POSTER ABSTRACT / DETAILS:
Ames mutagenicity test gives valuable experimental information for the drug discovery process – an estimation of the potential carcinogenicity of the drug candidates. The in-silico implementation of the Ames test is typically a QSAR model applied in the virtual screening process. We present a recent thorough study of a large set of Ames QSAR models. An exhaustive data mining was performed for a publicly available set of 6512 chemical compounds and their experimental Ames test results .
The original chemical structures were presented on a topological level via connections tables or/and linear notation SMILES . The 3D geometry of the molecules was generated by means of OpenMopac . We calculated a large set of 1D, 2D and 3D descriptors as well as more than 10 different sets of molecular fingerprints. The total number of the initial pool of molecular descriptors exceeded 15 000 descriptors.
The Ames models were derived by means of various data mining techniques: k-nearest neighbors (KNN), Support vector machines (SVM), Random Forest classification, Logistic regression, Gaussian process, Radial Basis Function classification etc. For each modeling technique, several methods for descriptor selection were applied – Principal component analysis (PCA), Correlation approach, Best First search method, Information Gain Ratio, Genetic algorithms etc. Additionally some of the descriptor selection procedures were tested with different parameter settings.

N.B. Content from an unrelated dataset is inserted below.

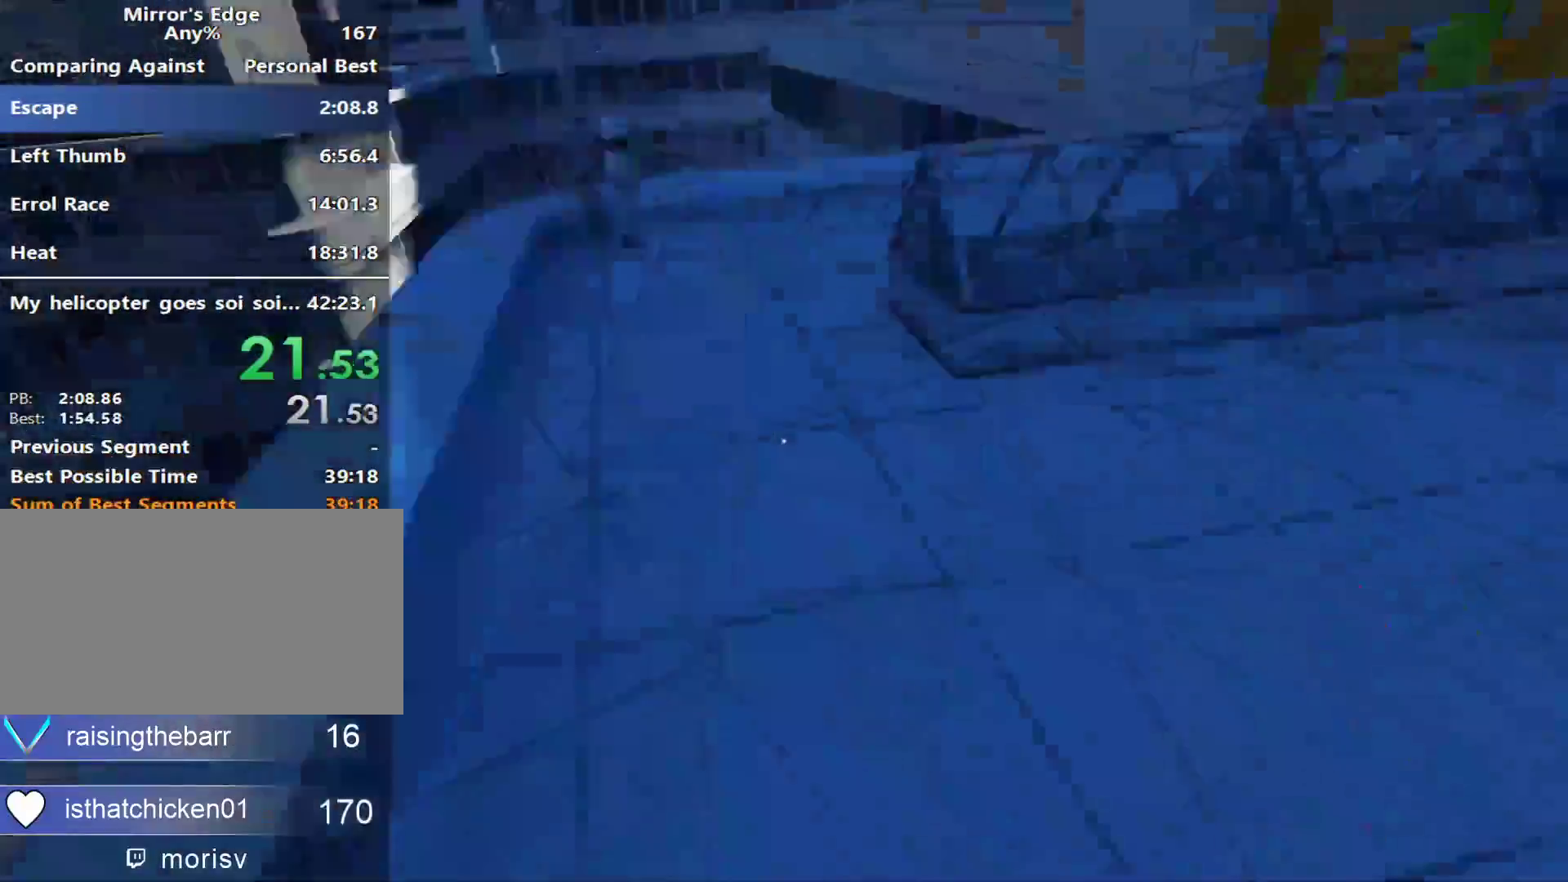
{"keys": ["w"], "mouse": [], "events": [[33, "d", "up"], [33, "space", "up"]]}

Also each modeling technique was applied with various combinations of the molecular descriptors sets and fingerprint sets. More than 100 QSAR models were studied. The model validation was performed by external 5-fold cross validation where the descriptor selection was applied for each of the 5 data set resamplings (validation ‘folds’).
The top 10 and top 20 models were selected and used for the implementation of a consensus model. The descriptor/fingerprint calculation was performed with DRAGON  software version 5.4 and PaDEL  software as well as some custom fingerprints from Ambit2  software system were used. Model building was performed by a collection of machine learning algorithms implemented in Weka  software version 3.7.11.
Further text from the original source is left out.